* _MATERIAL TO PROCESS_:
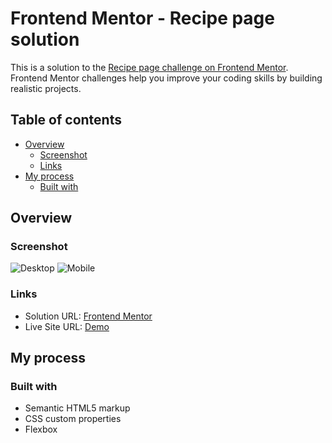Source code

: # Frontend Mentor - Recipe page solution

This is a solution to the [Recipe page challenge on Frontend Mentor](https://www.frontendmentor.io/challenges/recipe-page-KiTsR8QQKm). Frontend Mentor challenges help you improve your coding skills by building realistic projects. 

## Table of contents

- [Overview](#overview)
  - [Screenshot](#screenshot)
  - [Links](#links)
- [My process](#my-process)
  - [Built with](#built-with)

## Overview

### Screenshot

![Desktop](https://github.com/devgnox/challenge-recipe-page-basic/assets/34384738/797971b2-9a18-477a-84a7-6c3f76cb1ac6)
![Mobile](https://github.com/devgnox/challenge-recipe-page-basic/assets/34384738/412bb7bb-0951-47ff-bec2-10144f847108)

### Links

- Solution URL: [Frontend Mentor](https://www.frontendmentor.io/solutions/recipe-page-solution-html-css-oZWBoSHbtN)
- Live Site URL: [Demo](https://recipe-page-chanllenge-devgnox.netlify.app)

## My process

### Built with

- Semantic HTML5 markup
- CSS custom properties
- Flexbox
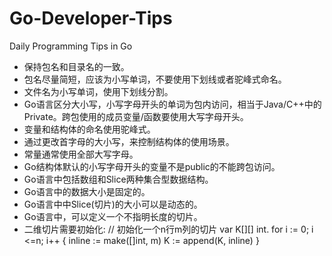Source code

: # Go-Developer-Tips

Daily Programming Tips in Go

- 保持包名和目录名的一致。
- 包名尽量简短，应该为小写单词，不要使用下划线或者驼峰式命名。
- 文件名为小写单词，使用下划线分割。
- Go语言区分大小写，小写字母开头的单词为包内访问，相当于Java/C++中的Private。跨包使用的成员变量/函数要使用大写字母开头。
- 变量和结构体的命名使用驼峰式。
- 通过更改首字母的大小写，来控制结构体的使用场景。
- 常量通常使用全部大写字母。
- Go结构体默认的小写字母开头的变量不是public的不能跨包访问。
- Go语言中包括数组和Slice两种集合型数据结构。
- Go语言中的数据大小是固定的。
- Go语言中中Slice(切片)的大小可以是动态的。
- Go语言中，可以定义一个不指明长度的切片。
- 二维切片需要初始化:
    // 初始化一个n行m列的切片
    var K[][] int.
    for i := 0; i <=n; i++ {
        inline := make([]int, m)
        K := append(K, inline)
    }
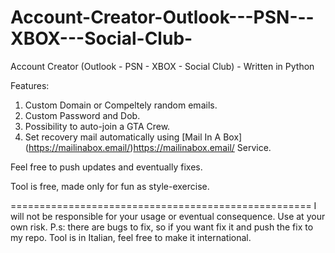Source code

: # Account-Creator-Outlook---PSN---XBOX---Social-Club-
Account Creator (Outlook - PSN - XBOX - Social Club) - Written in Python

Features:
1) Custom Domain or Compeltely random emails.
2) Custom Password and Dob.
3) Possibility to auto-join a GTA Crew.
4) Set recovery mail automatically using [Mail In A Box] (https://mailinabox.email/)https://mailinabox.email/ Service.

Feel free to push updates and eventually fixes.

Tool is free, made only for fun as style-exercise.

====================================================
I will not be responsible for your usage or eventual consequence.
Use at your own risk.
P.s: there are bugs to fix, so if you want fix it and push the fix to my repo.
Tool is in Italian, feel free to make it international.
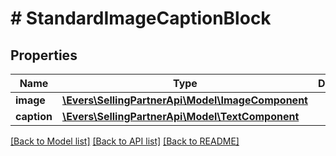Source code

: # # StandardImageCaptionBlock

## Properties

Name | Type | Description | Notes
------------ | ------------- | ------------- | -------------
**image** | [**\Evers\SellingPartnerApi\Model\ImageComponent**](ImageComponent.md) |  | [optional]
**caption** | [**\Evers\SellingPartnerApi\Model\TextComponent**](TextComponent.md) |  | [optional]

[[Back to Model list]](../../README.md#models) [[Back to API list]](../../README.md#endpoints) [[Back to README]](../../README.md)
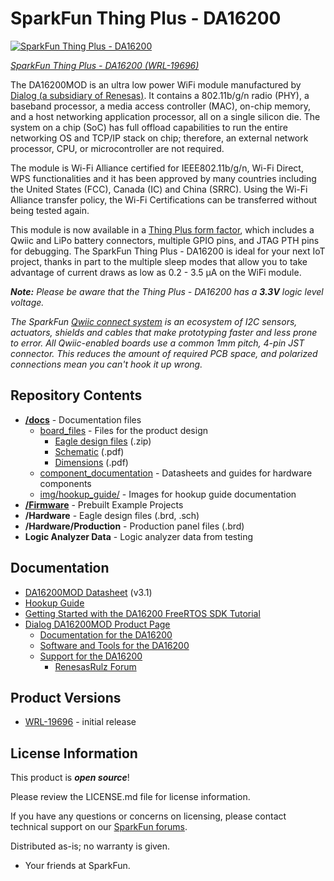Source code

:SparkFun Thing Plus - DA16200
========================================

[![SparkFun Thing Plus - DA16200](https://cdn.sparkfun.com//assets/parts/1/9/3/9/3/DA16200-_07.jpg)](https://www.sparkfun.com/products/19696)

[*SparkFun Thing Plus - DA16200 (WRL-19696)*](https://www.sparkfun.com/products/19696)

The DA16200MOD is an ultra low power WiFi module manufactured by [Dialog (a subsidiary of Renesas)](https://www.renesas.com/us/en). It contains a 802.11b/g/n radio (PHY), a baseband processor, a media access controller (MAC), on-chip memory, and a host networking application processor, all on a single silicon die. The system on a chip (SoC) has full offload capabilities to run the entire networking OS and TCP/IP stack on chip; therefore, an external network processor, CPU, or microcontroller are not required.

The module is Wi-Fi Alliance certified for IEEE802.11b/g/n, Wi-Fi Direct, WPS functionalities and it has been approved by many countries including the United States (FCC), Canada (IC) and China (SRRC). Using the Wi-Fi Alliance transfer policy, the Wi-Fi Certifications can be transferred without being tested again. 

This module is now available in a [Thing Plus form factor](https://www.sparkfun.com/thing_plus), which includes a Qwiic and LiPo battery connectors, multiple GPIO pins, and JTAG PTH pins for debugging. The SparkFun Thing Plus - DA16200 is ideal for your next IoT project, thanks in part to the multiple sleep modes that allow you to take advantage of current draws as low as 0.2 - 3.5 &micro;A on the WiFi module.

***Note:** Please be aware that the Thing Plus - DA16200 has a **3.3V** logic level voltage.*

_The SparkFun [Qwiic connect system](https://www.sparkfun.com/qwiic) is an ecosystem of I2C sensors, actuators, shields and cables that make prototyping faster and less prone to error. All Qwiic-enabled boards use a common 1mm pitch, 4-pin JST connector. This reduces the amount of required PCB space, and polarized connections mean you can't hook it up wrong._


Repository Contents
-------------------

* **[/docs](/docs/)** - Documentation files
    * [board_files](/docs/board_files/) - Files for the product design
        * [Eagle design files](/docs/board_files/eagle_files.zip) (.zip)
        * [Schematic](/docs/board_files/schematic.pdf) (.pdf)
        * [Dimensions](/docs/board_files/dimensions.pdf) (.pdf)
    * [component_documentation](/docs/component_datasheets/) - Datasheets and guides for hardware components
    * [img/hookup_guide/](/docs/img/hookup_guide/) - Images for hookup guide documentation
* **[/Firmware](/Firmware/)** - Prebuilt Example Projects
* **/Hardware** - Eagle design files (.brd, .sch)
* **/Hardware/Production** - Production panel files (.brd)
* **Logic Analyzer Data** - Logic analyzer data from testing

Documentation
--------------

* [DA16200MOD Datasheet](https://www.renesas.com/document/dst/da16200mod-datasheet?language=en&r=1599971) (v3.1)
* [Hookup Guide](https://learn.sparkfun.com/tutorials/2517)
* [Getting Started with the DA16200 FreeRTOS SDK Tutorial](https://learn.sparkfun.com/tutorials/2418)
* [Dialog DA16200MOD Product Page](https://www.renesas.com/us/en/products/interface-connectivity/wireless-communications/wi-fi/da16200mod-ultra-low-power-wi-fi-modules-battery-powered-iot-devices)
  * [Documentation for the DA16200](https://www.renesas.com/us/en/products/interface-connectivity/wireless-communications/wi-fi/da16200mod-ultra-low-power-wi-fi-modules-battery-powered-iot-devices#document)       
  * [Software and Tools for the DA16200](https://www.renesas.com/us/en/products/interface-connectivity/wireless-communications/wi-fi/da16200mod-ultra-low-power-wi-fi-modules-battery-powered-iot-devices#design_development)
  * [Support for the DA16200](https://www.renesas.com/us/en/products/interface-connectivity/wireless-communications/wi-fi/da16200mod-ultra-low-power-wi-fi-modules-battery-powered-iot-devices#tools_support)
    * [RenesasRulz Forum](https://renesasrulz.com/)


Product Versions
----------------
* [WRL-19696](https://www.sparkfun.com/products/19696) -  initial release

License Information
-------------------

This product is _**open source**_! 

Please review the LICENSE.md file for license information. 

If you have any questions or concerns on licensing, please contact technical support on our [SparkFun forums](https://forum.sparkfun.com/index.php).

Distributed as-is; no warranty is given.

- Your friends at SparkFun.

_<COLLABORATION CREDIT>_
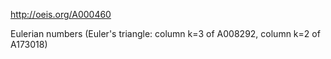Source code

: http://oeis.org/A000460

Eulerian numbers (Euler's triangle: column k=3 of A008292, column k=2 of A173018)
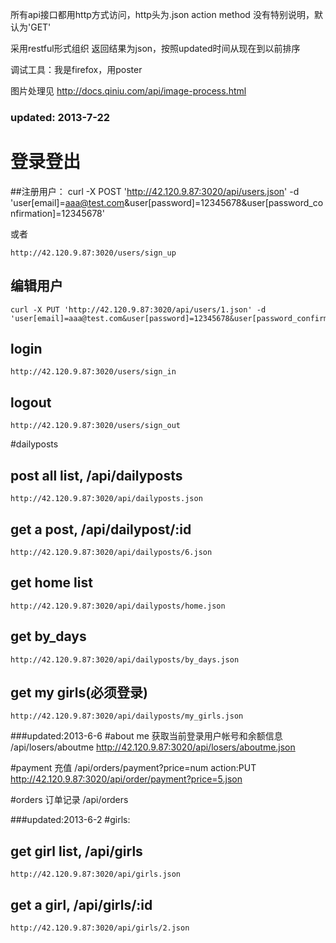 
所有api接口都用http方式访问，http头为.json
action method 没有特别说明，默认为'GET'

采用restful形式组织
返回结果为json，按照updated时间从现在到以前排序

调试工具：我是firefox，用poster

图片处理见
http://docs.qiniu.com/api/image-process.html

### updated: 2013-7-22

# 登录登出

##注册用户：
    curl -X POST 'http://42.120.9.87:3020/api/users.json' -d 'user[email]=aaa@test.com&user[password]=12345678&user[password_confirmation]=12345678' 

或者

    http://42.120.9.87:3020/users/sign_up

## 编辑用户
    curl -X PUT 'http://42.120.9.87:3020/api/users/1.json' -d 'user[email]=aaa@test.com&user[password]=12345678&user[password_confirmation]=12345678'

## login
    http://42.120.9.87:3020/users/sign_in

## logout
    http://42.120.9.87:3020/users/sign_out


#dailyposts

## post all list, /api/dailyposts
    http://42.120.9.87:3020/api/dailyposts.json

## get a post, /api/dailypost/:id
    http://42.120.9.87:3020/api/dailyposts/6.json

## get home list
    http://42.120.9.87:3020/api/dailyposts/home.json

## get by_days
    http://42.120.9.87:3020/api/dailyposts/by_days.json

## get my girls(必须登录)
    http://42.120.9.87:3020/api/dailyposts/my_girls.json

###updated:2013-6-6
#about me 获取当前登录用户帐号和余额信息 /api/losers/aboutme
    http://42.120.9.87:3020/api/losers/aboutme.json

#payment 充值 /api/orders/payment?price=num 
    action:PUT
    http://42.120.9.87:3020/api/order/payment?price=5.json

#orders 订单记录 /api/orders

###updated:2013-6-2
#girls:
## get girl list, /api/girls
    http://42.120.9.87:3020/api/girls.json

## get a girl, /api/girls/:id
    http://42.120.9.87:3020/api/girls/2.json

* _TASK DIRECTIONS_: When a line in the material includes the word "Eagle", copy it out.

* _EXERCISE RESULT_:
        * [Eagle design files](/docs/board_files/eagle_files.zip) (.zip)
* **/Hardware** - Eagle design files (.brd, .sch)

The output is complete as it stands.